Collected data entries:
::::::

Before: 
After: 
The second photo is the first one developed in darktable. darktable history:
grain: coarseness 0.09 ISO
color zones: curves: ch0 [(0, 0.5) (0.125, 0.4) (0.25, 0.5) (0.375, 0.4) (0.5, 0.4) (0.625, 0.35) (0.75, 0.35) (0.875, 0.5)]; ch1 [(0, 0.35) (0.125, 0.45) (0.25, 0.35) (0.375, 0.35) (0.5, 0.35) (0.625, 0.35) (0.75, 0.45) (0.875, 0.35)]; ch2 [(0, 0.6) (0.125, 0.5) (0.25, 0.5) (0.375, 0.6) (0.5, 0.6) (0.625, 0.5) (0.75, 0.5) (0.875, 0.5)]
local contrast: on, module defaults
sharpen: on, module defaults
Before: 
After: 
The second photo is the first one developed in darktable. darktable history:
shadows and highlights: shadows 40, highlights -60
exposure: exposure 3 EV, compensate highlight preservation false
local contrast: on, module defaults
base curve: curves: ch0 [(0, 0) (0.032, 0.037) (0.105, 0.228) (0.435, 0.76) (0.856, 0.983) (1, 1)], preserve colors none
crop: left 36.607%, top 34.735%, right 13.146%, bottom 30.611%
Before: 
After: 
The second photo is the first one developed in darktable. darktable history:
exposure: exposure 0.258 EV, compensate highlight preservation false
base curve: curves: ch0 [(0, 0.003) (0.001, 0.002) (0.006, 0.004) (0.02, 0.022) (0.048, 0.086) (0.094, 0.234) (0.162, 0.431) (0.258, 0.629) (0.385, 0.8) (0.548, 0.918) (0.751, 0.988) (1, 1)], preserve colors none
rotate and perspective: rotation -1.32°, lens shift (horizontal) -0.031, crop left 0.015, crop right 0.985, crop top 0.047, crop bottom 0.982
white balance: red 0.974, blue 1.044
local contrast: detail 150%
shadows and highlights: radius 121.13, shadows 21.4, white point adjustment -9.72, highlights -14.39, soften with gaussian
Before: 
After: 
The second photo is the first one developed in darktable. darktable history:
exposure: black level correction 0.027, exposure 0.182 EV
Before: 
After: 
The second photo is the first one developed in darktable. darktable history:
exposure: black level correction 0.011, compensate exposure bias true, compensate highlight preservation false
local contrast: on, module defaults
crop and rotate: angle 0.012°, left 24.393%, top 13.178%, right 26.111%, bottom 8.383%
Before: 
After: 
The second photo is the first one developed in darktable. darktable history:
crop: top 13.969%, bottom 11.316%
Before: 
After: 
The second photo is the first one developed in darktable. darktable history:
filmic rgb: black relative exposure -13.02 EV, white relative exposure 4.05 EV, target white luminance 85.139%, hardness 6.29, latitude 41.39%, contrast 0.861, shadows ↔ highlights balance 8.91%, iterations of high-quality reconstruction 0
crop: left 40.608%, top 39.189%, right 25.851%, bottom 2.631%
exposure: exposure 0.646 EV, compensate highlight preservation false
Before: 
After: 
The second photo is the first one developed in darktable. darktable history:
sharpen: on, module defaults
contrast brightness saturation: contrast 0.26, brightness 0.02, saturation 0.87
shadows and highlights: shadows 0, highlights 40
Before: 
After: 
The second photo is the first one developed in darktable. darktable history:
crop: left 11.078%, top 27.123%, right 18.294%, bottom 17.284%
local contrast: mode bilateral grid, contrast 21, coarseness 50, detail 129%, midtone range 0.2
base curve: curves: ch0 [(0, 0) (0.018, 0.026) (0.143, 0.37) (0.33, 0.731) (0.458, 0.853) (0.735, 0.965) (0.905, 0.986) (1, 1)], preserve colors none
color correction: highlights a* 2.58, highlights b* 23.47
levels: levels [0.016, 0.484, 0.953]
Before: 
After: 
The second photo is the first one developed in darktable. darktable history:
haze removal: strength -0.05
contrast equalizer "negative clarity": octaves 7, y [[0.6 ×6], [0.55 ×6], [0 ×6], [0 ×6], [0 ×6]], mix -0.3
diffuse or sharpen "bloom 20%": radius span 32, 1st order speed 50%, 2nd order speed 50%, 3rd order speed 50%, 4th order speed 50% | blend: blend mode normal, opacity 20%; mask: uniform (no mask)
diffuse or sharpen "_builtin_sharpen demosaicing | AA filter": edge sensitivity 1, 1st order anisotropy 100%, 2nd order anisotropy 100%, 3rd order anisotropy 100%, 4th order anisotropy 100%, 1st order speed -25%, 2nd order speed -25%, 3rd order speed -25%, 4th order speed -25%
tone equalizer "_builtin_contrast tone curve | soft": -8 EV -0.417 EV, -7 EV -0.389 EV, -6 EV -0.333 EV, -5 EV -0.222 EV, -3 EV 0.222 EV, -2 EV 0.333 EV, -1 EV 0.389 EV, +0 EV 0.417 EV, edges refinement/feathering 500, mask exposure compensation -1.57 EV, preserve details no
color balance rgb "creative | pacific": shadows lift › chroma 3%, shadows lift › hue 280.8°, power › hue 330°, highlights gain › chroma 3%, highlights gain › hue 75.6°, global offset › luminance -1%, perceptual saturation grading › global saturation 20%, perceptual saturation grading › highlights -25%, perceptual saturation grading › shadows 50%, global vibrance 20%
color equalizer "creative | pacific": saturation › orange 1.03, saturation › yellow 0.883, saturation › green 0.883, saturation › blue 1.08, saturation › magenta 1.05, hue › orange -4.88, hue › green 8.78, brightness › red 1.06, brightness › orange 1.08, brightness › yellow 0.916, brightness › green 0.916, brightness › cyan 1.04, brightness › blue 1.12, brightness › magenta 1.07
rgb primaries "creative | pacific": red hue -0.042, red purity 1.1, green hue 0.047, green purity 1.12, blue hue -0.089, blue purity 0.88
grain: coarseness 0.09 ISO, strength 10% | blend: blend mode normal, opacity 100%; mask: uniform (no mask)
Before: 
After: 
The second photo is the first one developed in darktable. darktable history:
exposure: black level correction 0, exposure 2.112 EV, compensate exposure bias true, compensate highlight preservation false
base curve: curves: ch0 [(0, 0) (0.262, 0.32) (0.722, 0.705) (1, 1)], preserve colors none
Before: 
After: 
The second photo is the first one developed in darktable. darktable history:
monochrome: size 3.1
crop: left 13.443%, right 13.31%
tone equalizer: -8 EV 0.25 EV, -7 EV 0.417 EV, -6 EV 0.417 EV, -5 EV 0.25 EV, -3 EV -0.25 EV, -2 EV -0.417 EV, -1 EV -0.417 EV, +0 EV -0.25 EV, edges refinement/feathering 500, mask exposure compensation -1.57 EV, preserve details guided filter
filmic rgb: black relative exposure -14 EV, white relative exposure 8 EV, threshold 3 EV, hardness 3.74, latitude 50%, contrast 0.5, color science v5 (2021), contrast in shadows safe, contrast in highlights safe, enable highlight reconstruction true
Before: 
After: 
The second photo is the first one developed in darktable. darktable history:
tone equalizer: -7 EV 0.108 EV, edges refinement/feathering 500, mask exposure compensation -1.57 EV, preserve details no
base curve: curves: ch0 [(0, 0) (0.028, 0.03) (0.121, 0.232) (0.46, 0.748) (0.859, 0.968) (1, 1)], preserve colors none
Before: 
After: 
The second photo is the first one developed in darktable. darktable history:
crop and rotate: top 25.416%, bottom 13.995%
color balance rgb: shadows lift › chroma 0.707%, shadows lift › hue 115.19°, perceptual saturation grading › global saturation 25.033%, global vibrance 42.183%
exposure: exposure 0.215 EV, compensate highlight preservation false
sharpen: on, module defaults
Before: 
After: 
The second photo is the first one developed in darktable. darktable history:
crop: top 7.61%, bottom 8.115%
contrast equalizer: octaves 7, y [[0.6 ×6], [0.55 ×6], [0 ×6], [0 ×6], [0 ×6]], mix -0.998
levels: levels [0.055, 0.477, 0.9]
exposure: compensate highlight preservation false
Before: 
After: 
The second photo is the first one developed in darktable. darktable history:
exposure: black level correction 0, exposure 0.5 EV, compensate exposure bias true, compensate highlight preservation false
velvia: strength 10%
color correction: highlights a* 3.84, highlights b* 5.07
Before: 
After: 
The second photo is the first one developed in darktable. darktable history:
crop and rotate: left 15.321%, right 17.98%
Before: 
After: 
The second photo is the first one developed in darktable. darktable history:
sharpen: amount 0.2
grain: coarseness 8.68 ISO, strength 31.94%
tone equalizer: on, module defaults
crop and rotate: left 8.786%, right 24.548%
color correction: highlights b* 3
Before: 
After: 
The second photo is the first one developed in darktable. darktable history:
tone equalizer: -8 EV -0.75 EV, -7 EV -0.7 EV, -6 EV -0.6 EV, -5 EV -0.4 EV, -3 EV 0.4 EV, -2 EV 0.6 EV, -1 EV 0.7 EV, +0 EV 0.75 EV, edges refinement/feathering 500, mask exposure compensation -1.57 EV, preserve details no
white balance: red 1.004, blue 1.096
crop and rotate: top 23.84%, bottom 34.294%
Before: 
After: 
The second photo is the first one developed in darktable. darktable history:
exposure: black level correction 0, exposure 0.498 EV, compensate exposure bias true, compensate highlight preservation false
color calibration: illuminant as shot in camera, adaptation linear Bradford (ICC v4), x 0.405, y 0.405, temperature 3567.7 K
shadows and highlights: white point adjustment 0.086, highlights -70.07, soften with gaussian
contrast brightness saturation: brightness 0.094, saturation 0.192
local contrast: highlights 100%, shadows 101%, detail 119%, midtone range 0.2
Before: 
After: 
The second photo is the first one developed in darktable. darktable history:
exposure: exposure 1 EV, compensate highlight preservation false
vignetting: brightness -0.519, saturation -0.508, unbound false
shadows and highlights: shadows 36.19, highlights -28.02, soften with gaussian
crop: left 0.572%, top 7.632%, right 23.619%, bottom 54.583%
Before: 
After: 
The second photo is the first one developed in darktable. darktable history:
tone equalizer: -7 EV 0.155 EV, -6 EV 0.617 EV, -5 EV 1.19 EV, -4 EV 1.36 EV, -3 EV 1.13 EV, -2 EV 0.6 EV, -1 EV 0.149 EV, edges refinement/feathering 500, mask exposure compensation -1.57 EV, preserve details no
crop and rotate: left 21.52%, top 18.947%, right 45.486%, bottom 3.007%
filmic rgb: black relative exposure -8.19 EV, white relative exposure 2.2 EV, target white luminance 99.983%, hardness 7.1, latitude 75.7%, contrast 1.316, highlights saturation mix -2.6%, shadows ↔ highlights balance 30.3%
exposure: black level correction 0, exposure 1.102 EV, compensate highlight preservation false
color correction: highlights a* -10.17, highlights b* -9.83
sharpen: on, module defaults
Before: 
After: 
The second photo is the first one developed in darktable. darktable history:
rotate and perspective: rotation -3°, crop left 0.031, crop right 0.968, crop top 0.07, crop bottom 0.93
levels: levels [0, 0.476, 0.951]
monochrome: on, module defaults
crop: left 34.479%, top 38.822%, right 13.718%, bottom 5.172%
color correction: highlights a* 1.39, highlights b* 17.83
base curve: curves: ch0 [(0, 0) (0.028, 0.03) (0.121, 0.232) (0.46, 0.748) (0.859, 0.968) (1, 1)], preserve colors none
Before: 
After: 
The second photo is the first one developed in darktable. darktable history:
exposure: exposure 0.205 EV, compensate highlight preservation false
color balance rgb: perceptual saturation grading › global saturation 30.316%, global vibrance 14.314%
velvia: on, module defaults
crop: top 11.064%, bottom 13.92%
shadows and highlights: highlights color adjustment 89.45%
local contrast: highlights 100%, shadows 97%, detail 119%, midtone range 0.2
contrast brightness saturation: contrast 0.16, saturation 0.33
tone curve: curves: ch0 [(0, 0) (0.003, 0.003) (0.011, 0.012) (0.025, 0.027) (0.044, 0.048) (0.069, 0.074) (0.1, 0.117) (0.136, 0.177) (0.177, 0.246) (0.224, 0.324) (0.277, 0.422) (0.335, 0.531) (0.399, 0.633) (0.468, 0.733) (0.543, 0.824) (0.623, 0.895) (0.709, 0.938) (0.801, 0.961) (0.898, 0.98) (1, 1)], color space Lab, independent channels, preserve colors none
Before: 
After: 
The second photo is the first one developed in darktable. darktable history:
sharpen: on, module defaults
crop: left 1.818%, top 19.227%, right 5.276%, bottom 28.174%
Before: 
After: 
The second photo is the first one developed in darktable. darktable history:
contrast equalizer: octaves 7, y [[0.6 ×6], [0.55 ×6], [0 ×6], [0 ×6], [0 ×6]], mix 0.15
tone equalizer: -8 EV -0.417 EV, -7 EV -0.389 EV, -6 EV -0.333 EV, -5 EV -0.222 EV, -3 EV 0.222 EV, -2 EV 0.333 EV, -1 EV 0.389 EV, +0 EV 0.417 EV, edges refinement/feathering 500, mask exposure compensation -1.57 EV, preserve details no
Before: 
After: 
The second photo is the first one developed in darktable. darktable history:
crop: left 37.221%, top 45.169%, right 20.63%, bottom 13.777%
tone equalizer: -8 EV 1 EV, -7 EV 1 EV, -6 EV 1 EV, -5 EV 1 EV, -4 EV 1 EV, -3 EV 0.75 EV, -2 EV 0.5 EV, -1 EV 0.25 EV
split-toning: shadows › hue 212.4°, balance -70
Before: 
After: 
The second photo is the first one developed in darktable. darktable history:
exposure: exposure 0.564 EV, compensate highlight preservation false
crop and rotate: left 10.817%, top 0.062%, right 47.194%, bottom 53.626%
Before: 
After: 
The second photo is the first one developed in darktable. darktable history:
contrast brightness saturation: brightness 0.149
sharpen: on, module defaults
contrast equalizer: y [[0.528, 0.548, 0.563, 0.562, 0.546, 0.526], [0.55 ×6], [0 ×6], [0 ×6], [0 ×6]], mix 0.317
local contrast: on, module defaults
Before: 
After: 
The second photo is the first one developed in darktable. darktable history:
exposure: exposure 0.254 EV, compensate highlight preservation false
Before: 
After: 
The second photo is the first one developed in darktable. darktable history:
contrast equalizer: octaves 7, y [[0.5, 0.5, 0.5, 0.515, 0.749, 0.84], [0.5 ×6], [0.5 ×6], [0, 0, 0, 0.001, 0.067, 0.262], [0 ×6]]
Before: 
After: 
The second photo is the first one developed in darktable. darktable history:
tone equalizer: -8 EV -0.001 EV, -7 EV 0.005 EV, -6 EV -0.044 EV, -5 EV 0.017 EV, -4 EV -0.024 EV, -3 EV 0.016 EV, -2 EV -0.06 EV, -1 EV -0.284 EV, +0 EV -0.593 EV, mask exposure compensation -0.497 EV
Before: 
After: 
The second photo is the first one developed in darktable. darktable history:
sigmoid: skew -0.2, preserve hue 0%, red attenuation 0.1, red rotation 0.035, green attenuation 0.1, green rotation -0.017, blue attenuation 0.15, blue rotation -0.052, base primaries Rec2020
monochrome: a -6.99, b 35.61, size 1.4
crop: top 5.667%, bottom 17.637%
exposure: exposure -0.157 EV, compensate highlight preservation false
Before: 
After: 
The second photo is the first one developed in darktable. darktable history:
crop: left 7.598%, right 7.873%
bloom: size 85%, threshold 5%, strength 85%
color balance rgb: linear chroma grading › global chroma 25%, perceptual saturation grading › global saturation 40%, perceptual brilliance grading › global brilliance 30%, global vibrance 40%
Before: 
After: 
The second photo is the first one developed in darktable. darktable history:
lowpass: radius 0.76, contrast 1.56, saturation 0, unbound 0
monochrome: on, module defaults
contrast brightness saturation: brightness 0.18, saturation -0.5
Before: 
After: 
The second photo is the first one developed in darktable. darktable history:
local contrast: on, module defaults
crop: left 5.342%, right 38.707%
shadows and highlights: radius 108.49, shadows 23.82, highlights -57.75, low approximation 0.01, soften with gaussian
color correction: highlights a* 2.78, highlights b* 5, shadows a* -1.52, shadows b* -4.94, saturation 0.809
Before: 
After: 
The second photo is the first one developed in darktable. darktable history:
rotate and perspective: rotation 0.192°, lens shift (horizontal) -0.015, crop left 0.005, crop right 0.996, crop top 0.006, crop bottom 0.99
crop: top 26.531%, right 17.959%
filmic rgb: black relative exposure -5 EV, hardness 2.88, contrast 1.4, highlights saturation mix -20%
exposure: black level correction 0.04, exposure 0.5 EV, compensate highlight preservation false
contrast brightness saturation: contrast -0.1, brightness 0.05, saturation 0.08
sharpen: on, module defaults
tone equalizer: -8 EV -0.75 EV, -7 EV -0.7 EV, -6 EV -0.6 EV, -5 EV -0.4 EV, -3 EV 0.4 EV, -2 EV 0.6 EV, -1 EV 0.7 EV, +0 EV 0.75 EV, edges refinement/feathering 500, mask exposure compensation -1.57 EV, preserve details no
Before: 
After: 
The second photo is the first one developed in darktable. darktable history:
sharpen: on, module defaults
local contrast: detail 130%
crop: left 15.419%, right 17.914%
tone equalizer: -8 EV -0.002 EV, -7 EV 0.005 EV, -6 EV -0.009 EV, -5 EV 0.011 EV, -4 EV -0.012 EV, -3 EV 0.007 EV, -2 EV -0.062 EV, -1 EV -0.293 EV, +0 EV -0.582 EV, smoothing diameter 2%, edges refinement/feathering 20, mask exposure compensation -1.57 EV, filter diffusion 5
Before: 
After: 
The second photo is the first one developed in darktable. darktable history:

::::::

→ Exercise brief
Could you copy the material above word for word, from its first line through the line containing "exposure: black level correction 0.027, exposure", including both of those lines?

→ The completed task
Before: 
After: 
The second photo is the first one developed in darktable. darktable history:
grain: coarseness 0.09 ISO
color zones: curves: ch0 [(0, 0.5) (0.125, 0.4) (0.25, 0.5) (0.375, 0.4) (0.5, 0.4) (0.625, 0.35) (0.75, 0.35) (0.875, 0.5)]; ch1 [(0, 0.35) (0.125, 0.45) (0.25, 0.35) (0.375, 0.35) (0.5, 0.35) (0.625, 0.35) (0.75, 0.45) (0.875, 0.35)]; ch2 [(0, 0.6) (0.125, 0.5) (0.25, 0.5) (0.375, 0.6) (0.5, 0.6) (0.625, 0.5) (0.75, 0.5) (0.875, 0.5)]
local contrast: on, module defaults
sharpen: on, module defaults
Before: 
After: 
The second photo is the first one developed in darktable. darktable history:
shadows and highlights: shadows 40, highlights -60
exposure: exposure 3 EV, compensate highlight preservation false
local contrast: on, module defaults
base curve: curves: ch0 [(0, 0) (0.032, 0.037) (0.105, 0.228) (0.435, 0.76) (0.856, 0.983) (1, 1)], preserve colors none
crop: left 36.607%, top 34.735%, right 13.146%, bottom 30.611%
Before: 
After: 
The second photo is the first one developed in darktable. darktable history:
exposure: exposure 0.258 EV, compensate highlight preservation false
base curve: curves: ch0 [(0, 0.003) (0.001, 0.002) (0.006, 0.004) (0.02, 0.022) (0.048, 0.086) (0.094, 0.234) (0.162, 0.431) (0.258, 0.629) (0.385, 0.8) (0.548, 0.918) (0.751, 0.988) (1, 1)], preserve colors none
rotate and perspective: rotation -1.32°, lens shift (horizontal) -0.031, crop left 0.015, crop right 0.985, crop top 0.047, crop bottom 0.982
white balance: red 0.974, blue 1.044
local contrast: detail 150%
shadows and highlights: radius 121.13, shadows 21.4, white point adjustment -9.72, highlights -14.39, soften with gaussian
Before: 
After: 
The second photo is the first one developed in darktable. darktable history:
exposure: black level correction 0.027, exposure 0.182 EV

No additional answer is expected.